Ты обойдешь кровать и приблизишься к изголовью. На огромной постели, едва видна, лежит крохотная старушка. Ты протягиваешь руку, но не встречаешь ее руки, твои пальцы погружаются в густой бархатистый мех, скользят по ушам, и ты видишь некое существо, которое сосредоточенно жует, посматривая на тебя своими красными глазками. Ты с улыбкой гладишь кролика. Он лежит у руки хозяйки, и тут рука эта наконец берет твою, холодные пальцы долго держат твою потную ладонь, вертят ее так и этак, потом притягивают к обшитой кружевом подушке, и ты спешишь коснуться кружева, чтобы выйти из их плена.
— Мое имя Фелипе Монтеро. Я прочел ваше объявление.
— Да, разумеется. Вы прочли. Простите, мне некуда вас усадить.
— Ну что вы, не стоит беспокоиться.
— Прекрасно. Сделайте одолжение, станьте в профиль. Я плохо вас вижу. Повернитесь к свету. Так. Хорошо.
— Я прочел ваше объявление…
— Да, конечно. Вы надеетесь справиться?
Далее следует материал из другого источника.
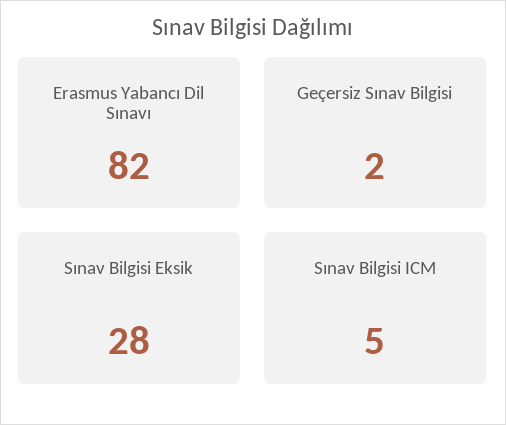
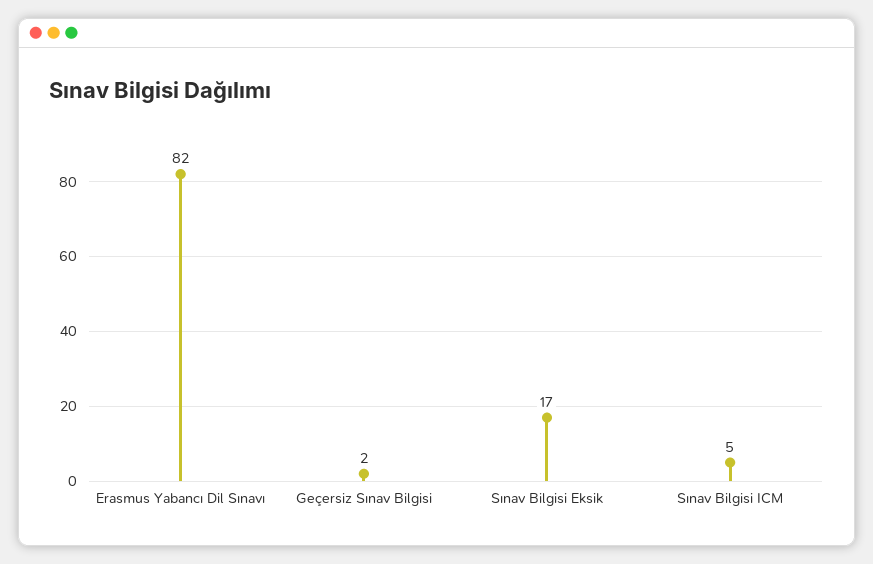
Sınav Bilgisi Eksik: 28 -> 17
Avez vous fait des etudes?
— A Paris, madame.
— Ah, oui, sa me fait plaisir, toujours, toujours d'entendre… oui, vous savez… on etait tellement habitue… et apres… [1]
1
— Вы где-нибудь учились?
— В Париже, мадам.
— О, мне всегда, всегда нравился французский… да… вы понимаете… я так привыкла… а потом… (франц.)
Ты отступишь немного в сторону, и огни свечей, умноженные серебром и стеклами, осветят голову в шелковом чепце — под ним должны быть седые волосы — и сморщенное личико, маленькое, как у ребенка. Высокий белый воротник с частыми пуговицами и теплые одеяла скрывают всю ее, и можно видеть только руки, которые покоятся на животе, бледные руки, окутанные шерстяной шалью. Ты жадно всматриваешься в лицо старой сеньоры, пока кролик не отвлечет тебя своей возней. Тогда в глаза тебе бросится одеяло — истертый красный шелк, усеянный хлебными корками.